Now, I had a publicist that worked with me last year and she’s also a fellow person in my Mastermind that also pay to be a part of. So we’re both in it and she’s a publicist. So we worked together for about nine months and she got me some she got me in Women’s World and Next for Women and we got in Forbes Online and BuzzFeed and Thrive Global. So we got in some really good publications there outside of the home in Decor Market. So that was really fun because I really wanted to round out where I’m seen to show more credibility in that way.

I love it. I love it. You’ve been a wealth of information, Wendy. I super appreciate you. Where can the listeners find you online?

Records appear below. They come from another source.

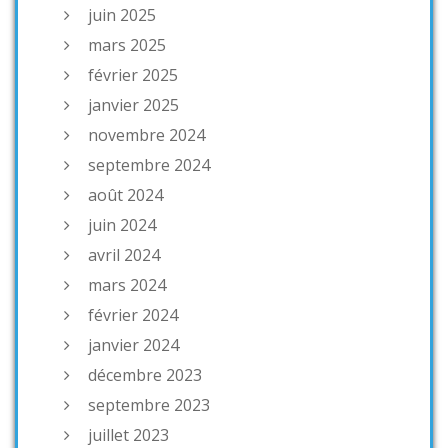
juin 2025
mars 2025
février 2025
janvier 2025
novembre 2024
septembre 2024
août 2024
juin 2024
avril 2024
mars 2024
février 2024
janvier 2024
décembre 2023
septembre 2023
juillet 2023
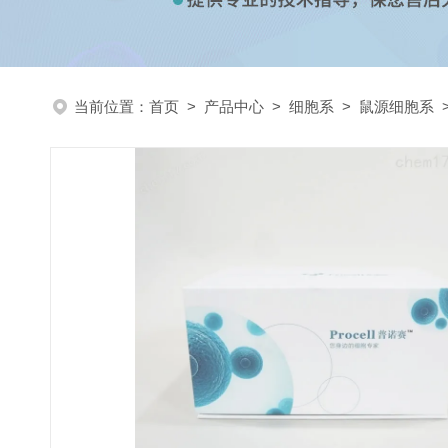
当前位置：
首页
>
产品中心
>
细胞系
>
鼠源细胞系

Yeah. So you can find me on all my social handles. It’s at chairwimsy. Chairwimsy.com is my website. I’ve got my blog on there. I’ve got my chairs on there. I’ve got all my courses and things like that on there, too. So if people are interested in and finding out more about that or my business retreat that I’m doing in October, they can go to that. That’s also called pinkcreatives.com.

Wendy, let me ask you a final question. If you could give yourself some amazing advice back when you first got started, what would you tell yourself?

Oh, gosh. All right. I would say that you need to get into a coaching group or some kind of mastermind. When we all start out, none of us have any money and it’s very hard to afford something. But that was the turning point for my business when I did that and forked over the money that I didn’t think that I had, I put it on my credit card. Like, I don’t know if I can do this, but I worked really hard and I paid off the credit card within a couple of months.

Because getting that outside advice from not only your coach, but other people in the group that can give you ideas is invaluable for growing your business, helping you to learn things and not make all the mistakes. I mean, that’s why I run my business of chairs the way I do. It’s sort of like a coaching style with modules, too, because it’s all the things I needed to know that I didn’t know that I needed to know.

Plus just answering the questions, like, how do you even ship a chair across the United States? All of that. Anyway, I would say get into a coaching group. And I like groups because you get more ideas for more people, not just one person. So that’s just my bias on that. I just know how much has benefited me and my family.

I love your bias. I think that that’s super, super smart, and wise to surround yourself with, like-minded, individuals that are all going in the same direction. So, Wendy, thank you so much for joining me today. I appreciate you, and I will see you soon.